== Supplied records ==
──────────

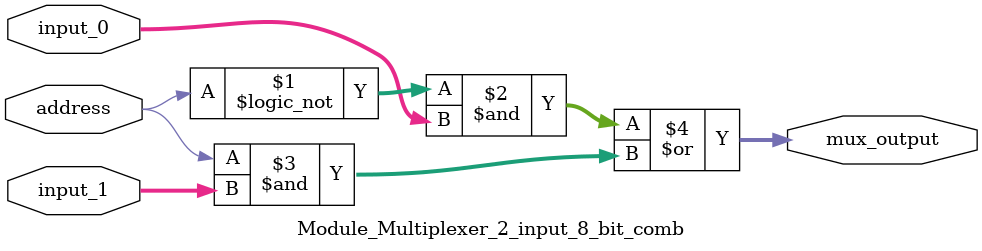
<source format=v>
module	Module_Multiplexer_2_input_8_bit_comb(input address,
																							input [7:0] input_0, input [7:0] input_1,

																							output [7:0] mux_output);

// Using the ternary operator
//assign	mux_output = (address)? input_1 : input_0;

// Using logic gates. I think this is actual underlying implementation
// of the ternary operator
assign mux_output = ((!address) & input_0) | (address & input_1);

endmodule

</source>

──────────

== Exercise ==
Output the data verbatim, images excluded.

== Answer space ==
<source format=v>
module	Module_Multiplexer_2_input_8_bit_comb(input address,
																							input [7:0] input_0, input [7:0] input_1,

																							output [7:0] mux_output);

// Using the ternary operator
//assign	mux_output = (address)? input_1 : input_0;

// Using logic gates. I think this is actual underlying implementation
// of the ternary operator
assign mux_output = ((!address) & input_0) | (address & input_1);

endmodule

</source>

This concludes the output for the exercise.